L’existence d’eaux souterraines sous-glaciaires a également des implications pour la libération de quantités importantes de carbone qui étaient auparavant stockées par des communautés de microbes adaptées à l’eau de mer.

“Le mouvement des eaux souterraines signifie qu’il y a un potentiel pour plus de carbone transporté vers l’océan que ce que nous avons considéré auparavant”, a déclaré Gustafson, qui a terminé son doctorat sous la supervision de Key à Columbia en 2020.

Pour en savoir plus sur cette recherche, voir Des scientifiques découvrent un système d’eau souterraine massif dans les sédiments sous la glace de l’Antarctique..

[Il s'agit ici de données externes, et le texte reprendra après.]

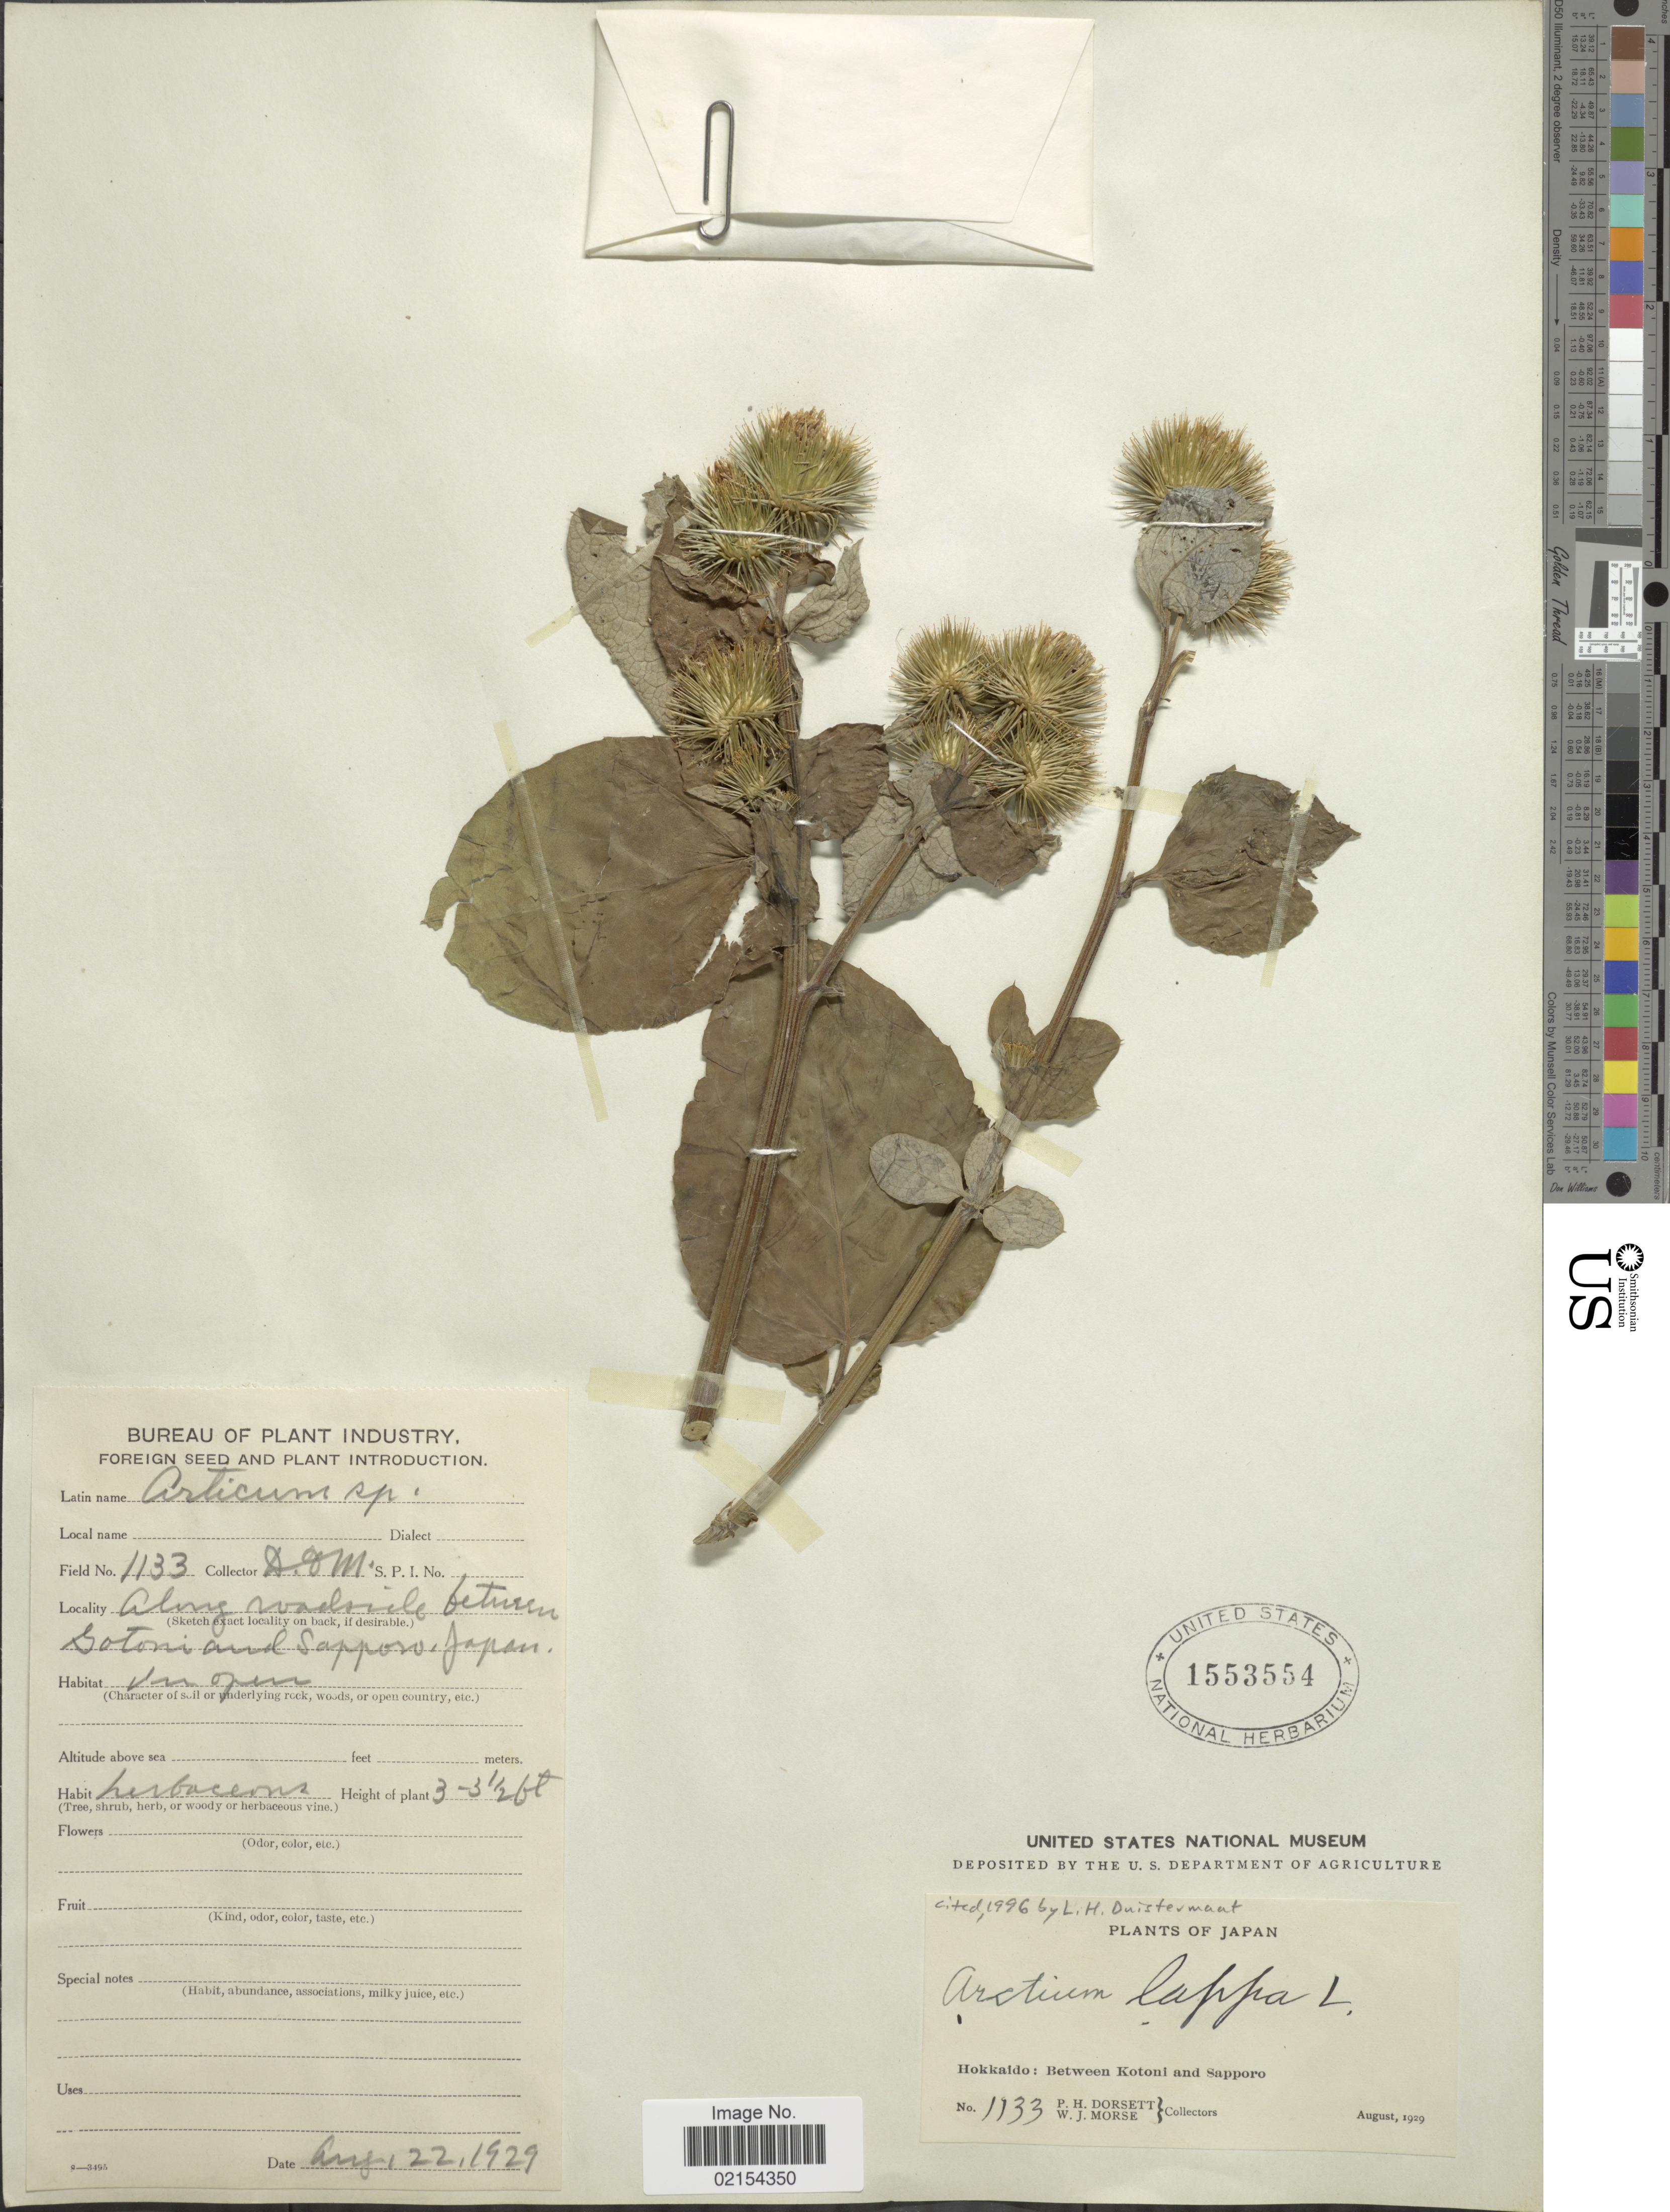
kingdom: Plantae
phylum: Tracheophyta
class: Magnoliopsida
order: Asterales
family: Asteraceae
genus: Arctium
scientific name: Arctium lappa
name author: L.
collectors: P. H. Dorsett & W. J. Morse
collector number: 1133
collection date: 1929-08-22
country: Japan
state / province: Hokkaidō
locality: Hokkaido: Between Kotoni and Sapporo, Along roadside between Gotoni and Sapporo, Japan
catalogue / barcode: US 1553554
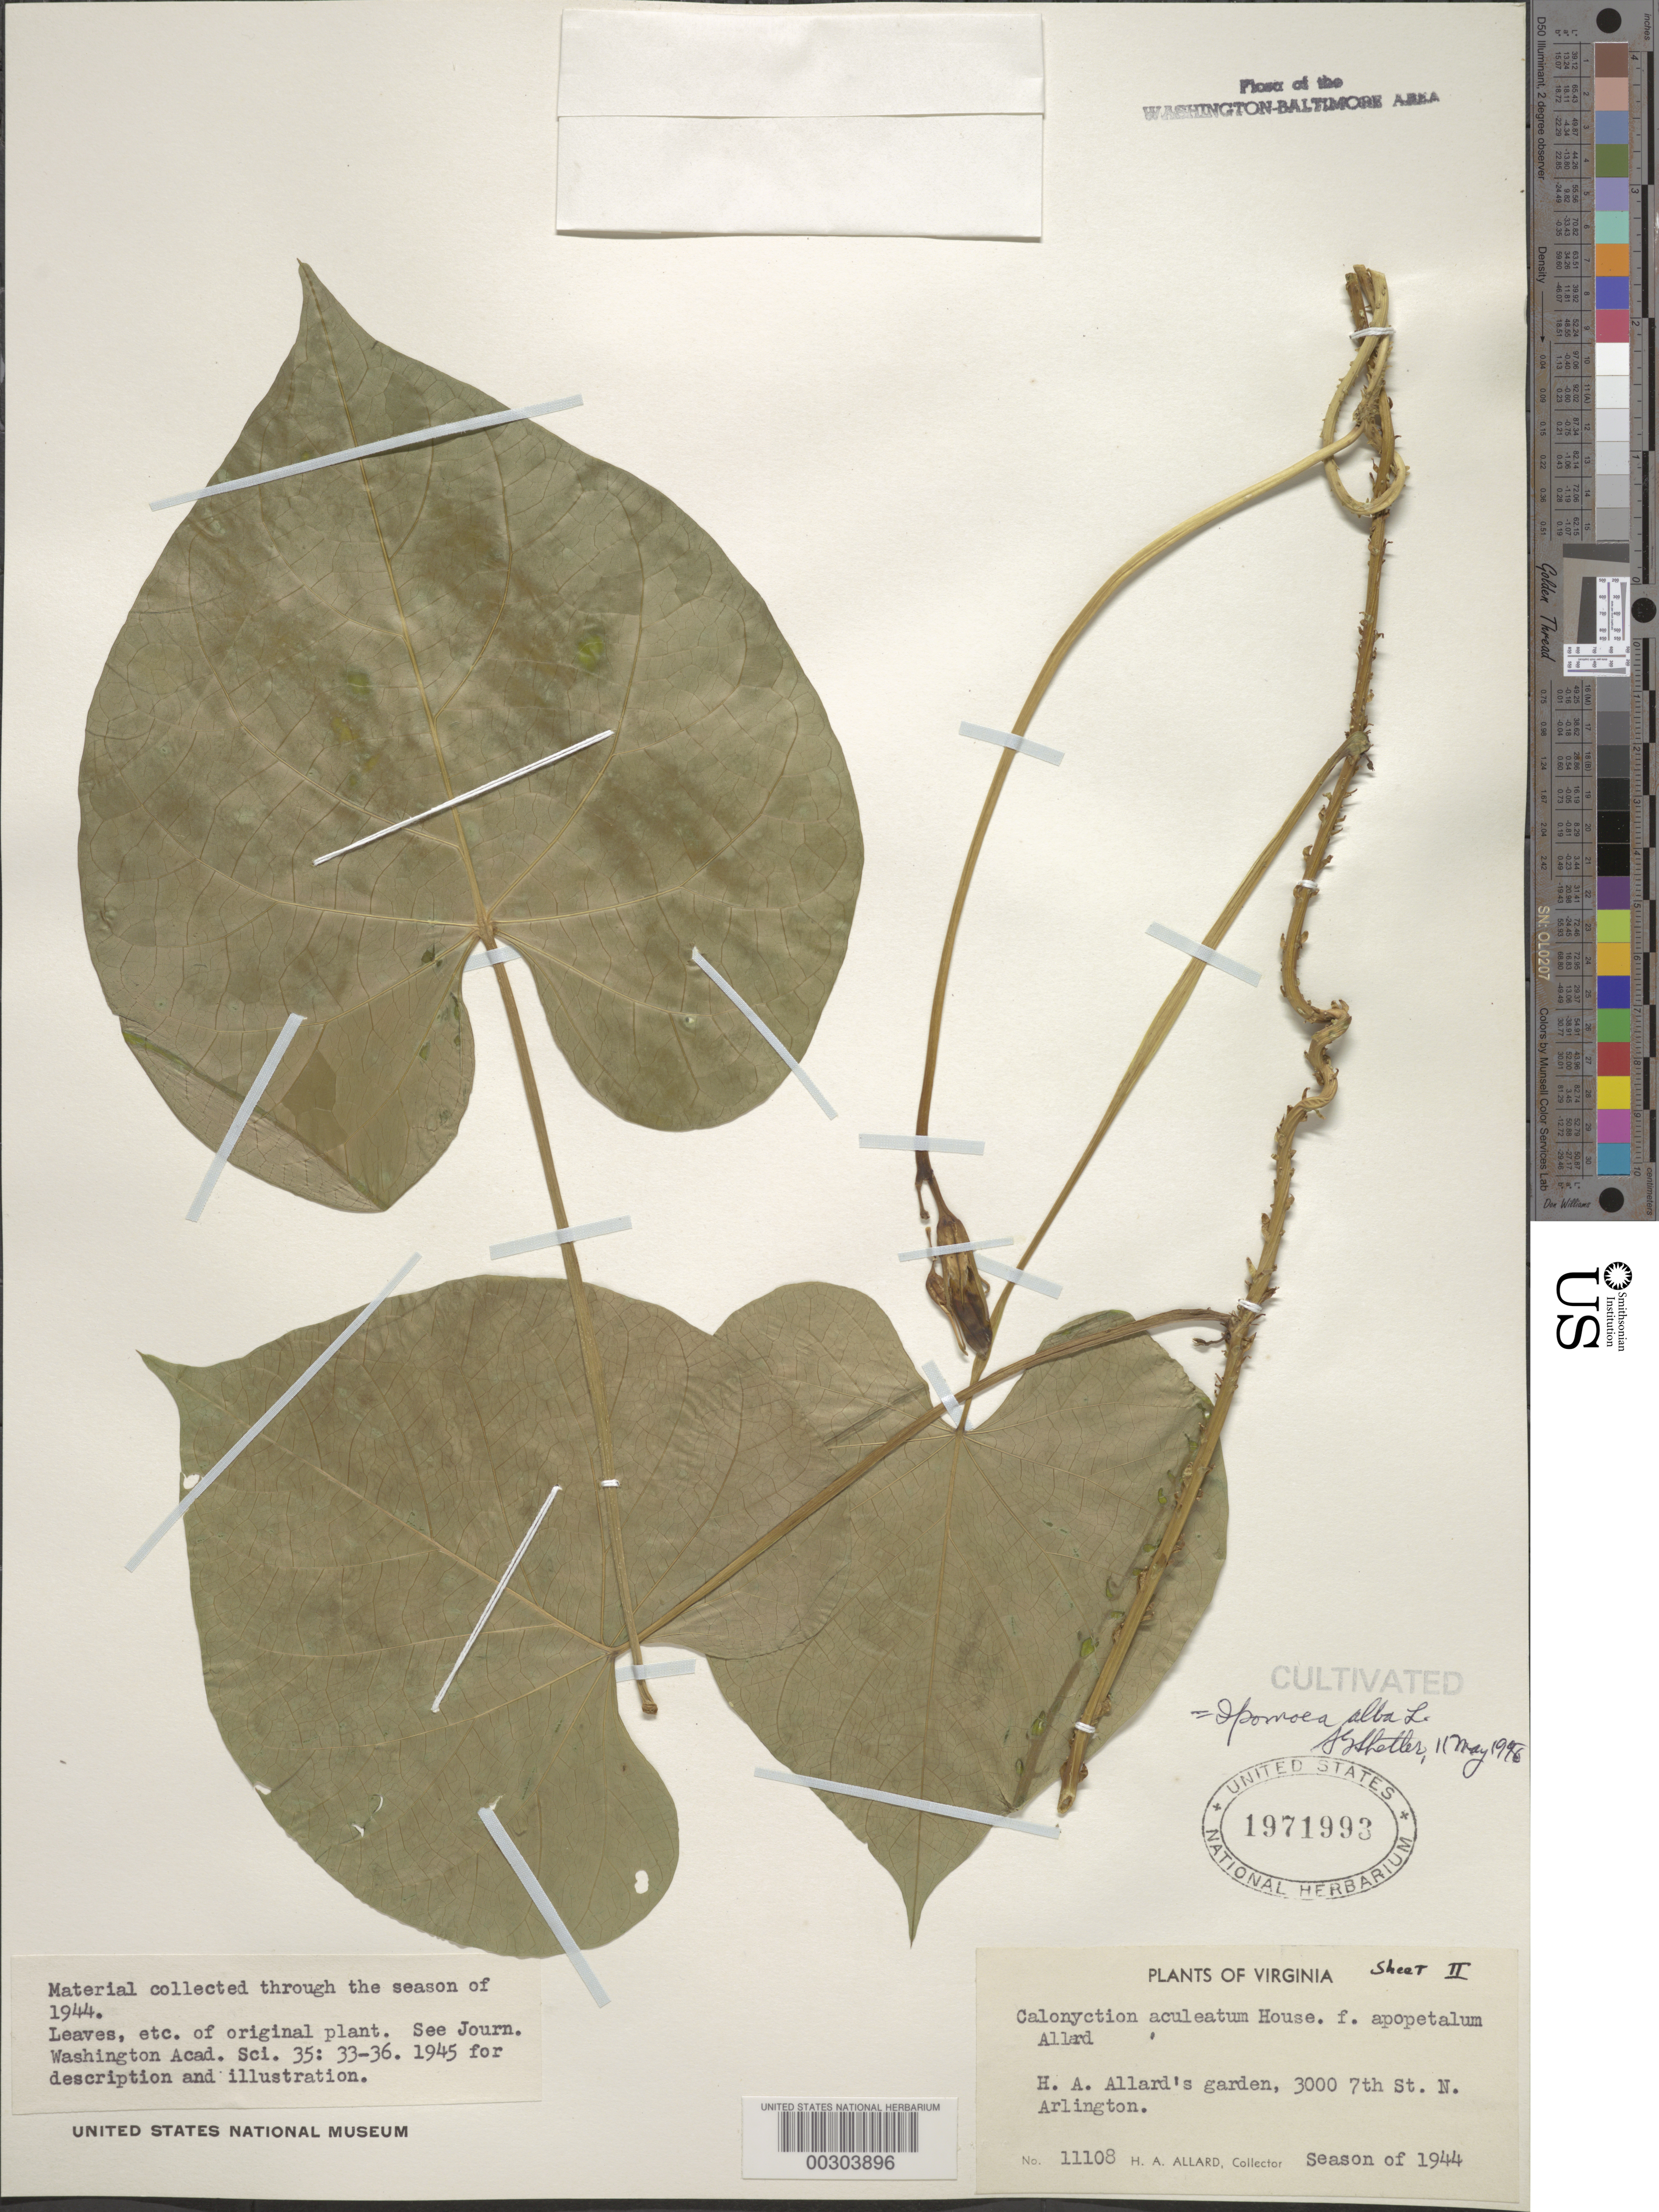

Référence : “Un système dynamique d’eaux souterraines salines cartographié sous un cours d’eau glaciaire de l’Antarctique” par Chloe D. Gustafson, Kerry Key, Matthew R. Siegfried, J. Paul Winberry, Helen A. Fricker, Ryan A. Venturelli et Alexander B. Michaud, 5 mai 2022, Science.
DOI : 10.1126/science.abm3301

La National Science Foundation et le Columbia University Electromagnetic Methods Research Consortium ont soutenu cette étude dans le cadre du projet Subglacial Antarctic Lakes Scientific Access. Parmi les co-auteurs figurent Matthew Siegfried, ancien élève de la Scripps Oceanography, Ryan A. Venturelli, de la Colorado School of Mines, et Alexander B. Michaud, du Bigelow Laboratory for Ocean Sciences, dans le Maine.